SPARQL search over a collection with qlever
The provide SPARQL search for a collection the following steps are necessary:
- Create N-Triple representation of the records of the store
- Build a qlever index
- Start the qlever server
- Use qlever query to send SPARQL queries to the server
The following commands will perform those steps
Set the environment variable DATADIR to the name of a directory that should contain your search index,
create and prepare the directory. Set the environment variable REPOROOT to the directory of the local triple tools git repository.

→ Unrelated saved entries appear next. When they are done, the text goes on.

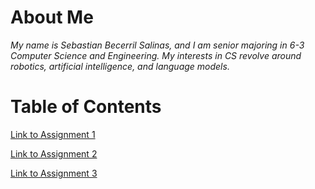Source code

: # About Me
*My name is Sebastian Becerril Salinas, and I am senior majoring in 6-3 Computer Science and Engineering. My interests in CS revolve around robotics, artificial intelligence, and language models.*

# Table of Contents
[Link to Assignment 1](assignments/assignment1.md) 

[Link to Assignment 2](assignments/aasignment2.md)

[Link to Assignment 3](assignments/aasignment3.md)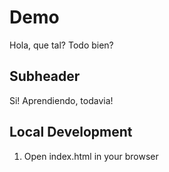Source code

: # Demo

Hola, que tal? Todo bien?

## Subheader 

Si! Aprendiendo, todavia!

## Local Development
1. Open index.html in your browser
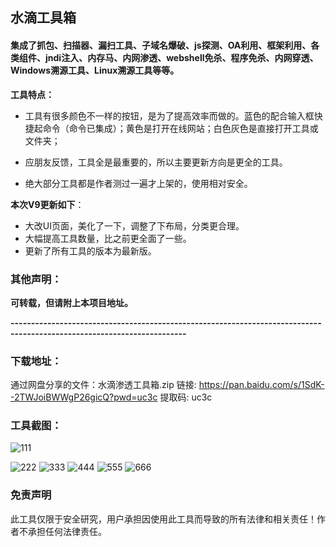 ## 水滴工具箱

#### 集成了抓包、扫描器、漏扫工具、子域名爆破、js探测、OA利用、框架利用、各类组件、jndi注入、内存马、内网渗透、webshell免杀、程序免杀、内网穿透、Windows溯源工具、Linux溯源工具等等。

**工具特点：**

- 工具有很多颜色不一样的按钮，是为了提高效率而做的。蓝色的配合输入框快捷起命令（命令已集成）；黄色是打开在线网站；白色灰色是直接打开工具或文件夹；

- 应朋友反馈，工具全是最重要的，所以主要更新方向是更全的工具。
- 绝大部分工具都是作者测过一遍才上架的，使用相对安全。



**本次V9更新如下**：
- 大改UI页面，美化了一下，调整了下布局，分类更合理。
- 大幅提高工具数量，比之前更全面了一些。
- 更新了所有工具的版本为最新版。

### 其他声明：

**可转载，但请附上本项目地址。**



**-----------------------------------------------------------------------------------------------------------------------**

### 下载地址：

通过网盘分享的文件：水滴渗透工具箱.zip
链接: https://pan.baidu.com/s/1SdK--2TWJoiBWWgP26gicQ?pwd=uc3c 提取码: uc3c

### 工具截图：

![111](https://github.com/user-attachments/assets/9a4cf741-9bd5-4aa9-8bb2-b04ddef1eddb)

  ![222](https://github.com/user-attachments/assets/50537d93-05a9-4b9c-805e-44e63ab6cd91)
![333](https://github.com/user-attachments/assets/e3f1bd7c-ba07-4b43-8448-75e57f4f0aef)
![444](https://github.com/user-attachments/assets/dd4619f4-d6ba-4008-820e-c3ff3f1be638)
![555](https://github.com/user-attachments/assets/fe6f9346-7bd6-41eb-9a3f-1ad7231f9f4f)
![666](https://github.com/user-attachments/assets/4c348c5f-39b1-4ece-be73-e2dfddbbfb23)

### 免责声明
此工具仅限于安全研究，用户承担因使用此工具而导致的所有法律和相关责任！作者不承担任何法律责任。
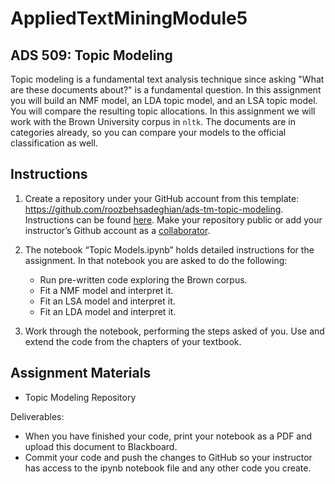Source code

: # AppliedTextMiningModule5

## ADS 509: Topic Modeling

Topic modeling is a fundamental text analysis technique since asking "What are these documents about?" is a fundamental question. In this assignment you will build an NMF model, an LDA topic model, and an LSA topic model. You will compare the resulting topic allocations. In this assignment we will work with the Brown University corpus in `nltk`. The documents are in categories already, so you can compare your models to the official classification as well.

## Instructions

1. Create a repository under your GitHub account from this template: https://github.com/roozbehsadeghian/ads-tm-topic-modeling. Instructions can be found [here](https://docs.github.com/en/repositories/creating-and-managing-repositories/creating-a-repository-from-a-template). Make your repository public or add your instructor’s Github account as a [collaborator](https://docs.github.com/en/account-and-profile/setting-up-and-managing-your-github-user-account/managing-access-to-your-personal-repositories/inviting-collaborators-to-a-personal-repository).   
1. The notebook “Topic Models.ipynb” holds detailed instructions for the assignment. In that notebook you are asked to do the following: 
    
    *  Run pre-written code exploring the Brown corpus.
    *  Fit a NMF model and interpret it.
    *  Fit an LSA model and interpret it.
    *  Fit an LDA model and interpret it. 

1. Work through the notebook, performing the steps asked of you. Use and extend the code from the chapters of your textbook.

## Assignment Materials
  
* Topic Modeling Repository

Deliverables:

* When you have finished your code, print your notebook as a PDF and upload this document to Blackboard. 
* Commit your code and push the changes to GitHub so your instructor has access to the ipynb notebook file and any other code you create. 
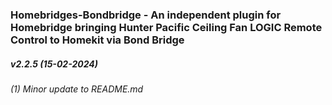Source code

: ### Homebridges-Bondbridge - An independent plugin for Homebridge bringing Hunter Pacific Ceiling Fan LOGIC Remote Control to Homekit via Bond Bridge

##### v2.2.5 (15-02-2024)
###### (1) Minor update to README.md
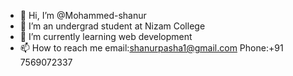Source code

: - 👋 Hi, I’m @Mohammed-shanur
- 👀 I’m an undergrad student at Nizam College
- 🌱 I’m currently learning web development
- 📫 How to reach me email:shanurpasha1@gmail.com
Phone:+91 7569072337

<!---
Mohammed-shanur/Mohammed-shanur is a ✨ special ✨ repository because its `README.md` (this file) appears on your GitHub profile.
You can click the Preview link to take a look at your changes.
--->
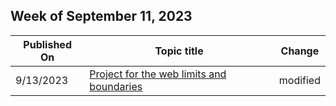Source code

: <!-- This file is generated automatically each week. Changes made to this file will be overwritten.-->



## Week of September 11, 2023


| Published On |Topic title | Change |
|------|------------|--------|
| 9/13/2023 | [Project for the web limits and boundaries](/project-for-the-web/project-for-the-web-limits-and-boundaries) | modified |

> export DATADIR=<directory where the search index should live>
> mkdir -p ${DATADIR}
> cp ${REPOROOT}/recipes/Qleverfile ${DATADIR}
Download records and create the N-Triples store. The command lines below build the
search index for the collection https://pool.psychoinformatics.de/api/protected
> export DUMPTHINGS_TOKEN=<token>
> build-local-triple-store 'https://concepts.datalad.org/s/demo-rse-group/unreleased.yaml' 'https://pool.psychoinformatics.de/api' protected >${DATADIR}/knowledgebase.nt
The following command lines require docker-support.
Build the search index and start the server
> cd ${DATADIR}
> qlever index --overwrite-existing
> qlever start --kill-existing-with-same-port
Perform a query (there are a number of premade queries for the collection https://pool.psychoinformatics.de/api/protected
in ${REPOROOT}/queries/q*.sparql):
> qlever query "$(cat ${REPOROOT}/queries/q0.sparql)"